*** Opening Data provided ***
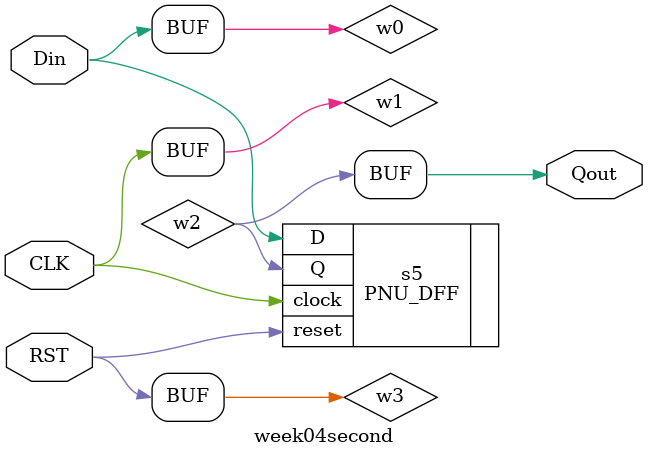
<source format=v>
module week04second(Din,CLK,Qout,RST);

input Din;
input CLK;
output Qout;
input RST;

wire  w0;
wire  w1;
wire  w2;
wire  w3;

assign w0 = Din;
assign w1 = CLK;
assign Qout = w2;
assign w3 = RST;

PNU_DFF
     s5 (
      .D(w0),
      .clock(w1),
      .Q(w2),
      .reset(w3));

endmodule


</source>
*** Closing Data provided ***
**What you have to do**. The entries above are to be repeated exactly, except for any pictures.

**Response box**.
<source format=v>
module week04second(Din,CLK,Qout,RST);

input Din;
input CLK;
output Qout;
input RST;

wire  w0;
wire  w1;
wire  w2;
wire  w3;

assign w0 = Din;
assign w1 = CLK;
assign Qout = w2;
assign w3 = RST;

PNU_DFF
     s5 (
      .D(w0),
      .clock(w1),
      .Q(w2),
      .reset(w3));

endmodule


</source>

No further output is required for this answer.